** Your instructions **
Output the records below again, precisely as they are written.
= Beginning of Section =
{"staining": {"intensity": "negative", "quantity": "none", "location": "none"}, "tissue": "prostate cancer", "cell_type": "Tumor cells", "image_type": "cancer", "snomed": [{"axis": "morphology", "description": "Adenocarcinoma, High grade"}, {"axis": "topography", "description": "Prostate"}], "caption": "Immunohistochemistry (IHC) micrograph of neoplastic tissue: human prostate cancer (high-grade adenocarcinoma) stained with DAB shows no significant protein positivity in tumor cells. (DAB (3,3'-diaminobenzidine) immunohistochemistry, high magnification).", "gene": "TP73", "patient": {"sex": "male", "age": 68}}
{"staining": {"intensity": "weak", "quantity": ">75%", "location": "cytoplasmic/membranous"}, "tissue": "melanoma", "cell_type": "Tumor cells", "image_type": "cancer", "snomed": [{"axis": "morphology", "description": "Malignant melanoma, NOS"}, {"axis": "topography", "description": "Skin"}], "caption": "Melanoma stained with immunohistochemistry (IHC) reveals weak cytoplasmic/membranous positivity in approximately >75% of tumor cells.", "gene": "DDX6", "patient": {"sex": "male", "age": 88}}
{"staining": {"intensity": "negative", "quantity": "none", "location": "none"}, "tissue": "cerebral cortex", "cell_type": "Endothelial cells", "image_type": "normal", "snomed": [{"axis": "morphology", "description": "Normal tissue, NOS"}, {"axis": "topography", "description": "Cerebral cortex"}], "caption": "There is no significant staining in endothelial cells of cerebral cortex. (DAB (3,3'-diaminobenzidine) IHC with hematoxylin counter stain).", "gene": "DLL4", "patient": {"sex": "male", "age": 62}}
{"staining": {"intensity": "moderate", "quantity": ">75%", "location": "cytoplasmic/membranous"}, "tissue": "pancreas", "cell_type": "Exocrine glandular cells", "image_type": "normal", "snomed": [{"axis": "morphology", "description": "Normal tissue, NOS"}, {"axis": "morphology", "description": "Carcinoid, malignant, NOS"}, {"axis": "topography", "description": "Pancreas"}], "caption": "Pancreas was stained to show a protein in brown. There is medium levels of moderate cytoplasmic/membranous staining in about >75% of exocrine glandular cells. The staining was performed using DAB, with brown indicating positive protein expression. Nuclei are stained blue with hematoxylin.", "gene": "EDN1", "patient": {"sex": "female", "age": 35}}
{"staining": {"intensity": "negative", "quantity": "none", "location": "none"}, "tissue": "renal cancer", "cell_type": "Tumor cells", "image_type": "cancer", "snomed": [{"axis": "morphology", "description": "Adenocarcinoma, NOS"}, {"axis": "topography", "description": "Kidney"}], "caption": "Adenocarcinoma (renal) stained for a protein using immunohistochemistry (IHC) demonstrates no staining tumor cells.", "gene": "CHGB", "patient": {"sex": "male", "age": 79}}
= End of Section =
** Answer for this exercise **
{"staining": {"intensity": "negative", "quantity": "none", "location": "none"}, "tissue": "prostate cancer", "cell_type": "Tumor cells", "image_type": "cancer", "snomed": [{"axis": "morphology", "description": "Adenocarcinoma, High grade"}, {"axis": "topography", "description": "Prostate"}], "caption": "Immunohistochemistry (IHC) micrograph of neoplastic tissue: human prostate cancer (high-grade adenocarcinoma) stained with DAB shows no significant protein positivity in tumor cells. (DAB (3,3'-diaminobenzidine) immunohistochemistry, high magnification).", "gene": "TP73", "patient": {"sex": "male", "age": 68}}
{"staining": {"intensity": "weak", "quantity": ">75%", "location": "cytoplasmic/membranous"}, "tissue": "melanoma", "cell_type": "Tumor cells", "image_type": "cancer", "snomed": [{"axis": "morphology", "description": "Malignant melanoma, NOS"}, {"axis": "topography", "description": "Skin"}], "caption": "Melanoma stained with immunohistochemistry (IHC) reveals weak cytoplasmic/membranous positivity in approximately >75% of tumor cells.", "gene": "DDX6", "patient": {"sex": "male", "age": 88}}
{"staining": {"intensity": "negative", "quantity": "none", "location": "none"}, "tissue": "cerebral cortex", "cell_type": "Endothelial cells", "image_type": "normal", "snomed": [{"axis": "morphology", "description": "Normal tissue, NOS"}, {"axis": "topography", "description": "Cerebral cortex"}], "caption": "There is no significant staining in endothelial cells of cerebral cortex. (DAB (3,3'-diaminobenzidine) IHC with hematoxylin counter stain).", "gene": "DLL4", "patient": {"sex": "male", "age": 62}}
{"staining": {"intensity": "moderate", "quantity": ">75%", "location": "cytoplasmic/membranous"}, "tissue": "pancreas", "cell_type": "Exocrine glandular cells", "image_type": "normal", "snomed": [{"axis": "morphology", "description": "Normal tissue, NOS"}, {"axis": "morphology", "description": "Carcinoid, malignant, NOS"}, {"axis": "topography", "description": "Pancreas"}], "caption": "Pancreas was stained to show a protein in brown. There is medium levels of moderate cytoplasmic/membranous staining in about >75% of exocrine glandular cells. The staining was performed using DAB, with brown indicating positive protein expression. Nuclei are stained blue with hematoxylin.", "gene": "EDN1", "patient": {"sex": "female", "age": 35}}
{"staining": {"intensity": "negative", "quantity": "none", "location": "none"}, "tissue": "renal cancer", "cell_type": "Tumor cells", "image_type": "cancer", "snomed": [{"axis": "morphology", "description": "Adenocarcinoma, NOS"}, {"axis": "topography", "description": "Kidney"}], "caption": "Adenocarcinoma (renal) stained for a protein using immunohistochemistry (IHC) demonstrates no staining tumor cells.", "gene": "CHGB", "patient": {"sex": "male", "age": 79}}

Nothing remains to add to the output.